*Work item:* Transcribe the entries below exactly as they appear.

Records excerpted from a collection:
⟨

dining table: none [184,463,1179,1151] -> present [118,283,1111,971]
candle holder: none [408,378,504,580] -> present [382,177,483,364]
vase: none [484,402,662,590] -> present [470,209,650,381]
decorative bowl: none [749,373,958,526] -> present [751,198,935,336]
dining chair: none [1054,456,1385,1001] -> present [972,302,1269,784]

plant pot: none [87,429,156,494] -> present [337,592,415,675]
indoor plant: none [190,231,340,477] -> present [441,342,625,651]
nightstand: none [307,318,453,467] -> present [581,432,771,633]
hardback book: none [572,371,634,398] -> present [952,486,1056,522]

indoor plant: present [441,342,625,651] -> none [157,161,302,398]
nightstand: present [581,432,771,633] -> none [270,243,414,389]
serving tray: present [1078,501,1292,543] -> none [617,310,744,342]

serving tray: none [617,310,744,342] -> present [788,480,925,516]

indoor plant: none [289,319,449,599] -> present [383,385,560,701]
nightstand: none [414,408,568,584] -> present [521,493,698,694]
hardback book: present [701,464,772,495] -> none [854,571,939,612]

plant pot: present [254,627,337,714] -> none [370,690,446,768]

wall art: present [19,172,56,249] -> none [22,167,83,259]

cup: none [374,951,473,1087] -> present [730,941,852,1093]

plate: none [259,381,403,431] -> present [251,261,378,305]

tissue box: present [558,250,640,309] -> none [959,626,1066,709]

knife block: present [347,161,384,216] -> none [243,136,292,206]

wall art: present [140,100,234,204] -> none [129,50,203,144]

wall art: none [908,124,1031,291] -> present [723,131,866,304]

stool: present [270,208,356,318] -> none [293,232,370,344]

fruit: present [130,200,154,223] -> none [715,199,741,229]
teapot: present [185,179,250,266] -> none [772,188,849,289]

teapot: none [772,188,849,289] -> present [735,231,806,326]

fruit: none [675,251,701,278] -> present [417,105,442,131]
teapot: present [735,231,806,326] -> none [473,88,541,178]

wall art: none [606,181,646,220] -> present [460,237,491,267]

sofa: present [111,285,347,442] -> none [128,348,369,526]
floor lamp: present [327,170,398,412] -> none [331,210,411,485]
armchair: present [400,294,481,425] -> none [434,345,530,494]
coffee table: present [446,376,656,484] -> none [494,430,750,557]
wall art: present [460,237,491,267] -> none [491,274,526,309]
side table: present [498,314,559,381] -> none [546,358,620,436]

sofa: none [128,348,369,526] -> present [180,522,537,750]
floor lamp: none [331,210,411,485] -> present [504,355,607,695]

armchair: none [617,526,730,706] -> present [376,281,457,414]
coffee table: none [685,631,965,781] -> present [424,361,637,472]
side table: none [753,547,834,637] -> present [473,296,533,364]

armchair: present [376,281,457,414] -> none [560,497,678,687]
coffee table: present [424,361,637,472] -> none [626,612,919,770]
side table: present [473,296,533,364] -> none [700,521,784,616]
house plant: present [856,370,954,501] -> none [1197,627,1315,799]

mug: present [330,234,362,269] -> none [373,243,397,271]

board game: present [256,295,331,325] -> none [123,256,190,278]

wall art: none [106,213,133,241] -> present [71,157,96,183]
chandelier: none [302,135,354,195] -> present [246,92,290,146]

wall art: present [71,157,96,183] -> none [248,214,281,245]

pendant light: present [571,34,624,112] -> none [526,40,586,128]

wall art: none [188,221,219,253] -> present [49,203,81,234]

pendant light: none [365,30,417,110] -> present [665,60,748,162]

⟩

*Answer to this problem:*
dining table: none [184,463,1179,1151] -> present [118,283,1111,971]
candle holder: none [408,378,504,580] -> present [382,177,483,364]
vase: none [484,402,662,590] -> present [470,209,650,381]
decorative bowl: none [749,373,958,526] -> present [751,198,935,336]
dining chair: none [1054,456,1385,1001] -> present [972,302,1269,784]

plant pot: none [87,429,156,494] -> present [337,592,415,675]
indoor plant: none [190,231,340,477] -> present [441,342,625,651]
nightstand: none [307,318,453,467] -> present [581,432,771,633]
hardback book: none [572,371,634,398] -> present [952,486,1056,522]

indoor plant: present [441,342,625,651] -> none [157,161,302,398]
nightstand: present [581,432,771,633] -> none [270,243,414,389]
serving tray: present [1078,501,1292,543] -> none [617,310,744,342]

serving tray: none [617,310,744,342] -> present [788,480,925,516]

indoor plant: none [289,319,449,599] -> present [383,385,560,701]
nightstand: none [414,408,568,584] -> present [521,493,698,694]
hardback book: present [701,464,772,495] -> none [854,571,939,612]

plant pot: present [254,627,337,714] -> none [370,690,446,768]

wall art: present [19,172,56,249] -> none [22,167,83,259]

cup: none [374,951,473,1087] -> present [730,941,852,1093]

plate: none [259,381,403,431] -> present [251,261,378,305]

tissue box: present [558,250,640,309] -> none [959,626,1066,709]

knife block: present [347,161,384,216] -> none [243,136,292,206]

wall art: present [140,100,234,204] -> none [129,50,203,144]

wall art: none [908,124,1031,291] -> present [723,131,866,304]

stool: present [270,208,356,318] -> none [293,232,370,344]

fruit: present [130,200,154,223] -> none [715,199,741,229]
teapot: present [185,179,250,266] -> none [772,188,849,289]

teapot: none [772,188,849,289] -> present [735,231,806,326]

fruit: none [675,251,701,278] -> present [417,105,442,131]
teapot: present [735,231,806,326] -> none [473,88,541,178]

wall art: none [606,181,646,220] -> present [460,237,491,267]

sofa: present [111,285,347,442] -> none [128,348,369,526]
floor lamp: present [327,170,398,412] -> none [331,210,411,485]
armchair: present [400,294,481,425] -> none [434,345,530,494]
coffee table: present [446,376,656,484] -> none [494,430,750,557]
wall art: present [460,237,491,267] -> none [491,274,526,309]
side table: present [498,314,559,381] -> none [546,358,620,436]

sofa: none [128,348,369,526] -> present [180,522,537,750]
floor lamp: none [331,210,411,485] -> present [504,355,607,695]

armchair: none [617,526,730,706] -> present [376,281,457,414]
coffee table: none [685,631,965,781] -> present [424,361,637,472]
side table: none [753,547,834,637] -> present [473,296,533,364]

armchair: present [376,281,457,414] -> none [560,497,678,687]
coffee table: present [424,361,637,472] -> none [626,612,919,770]
side table: present [473,296,533,364] -> none [700,521,784,616]
house plant: present [856,370,954,501] -> none [1197,627,1315,799]

mug: present [330,234,362,269] -> none [373,243,397,271]

board game: present [256,295,331,325] -> none [123,256,190,278]

wall art: none [106,213,133,241] -> present [71,157,96,183]
chandelier: none [302,135,354,195] -> present [246,92,290,146]

wall art: present [71,157,96,183] -> none [248,214,281,245]

pendant light: present [571,34,624,112] -> none [526,40,586,128]

wall art: none [188,221,219,253] -> present [49,203,81,234]

pendant light: none [365,30,417,110] -> present [665,60,748,162]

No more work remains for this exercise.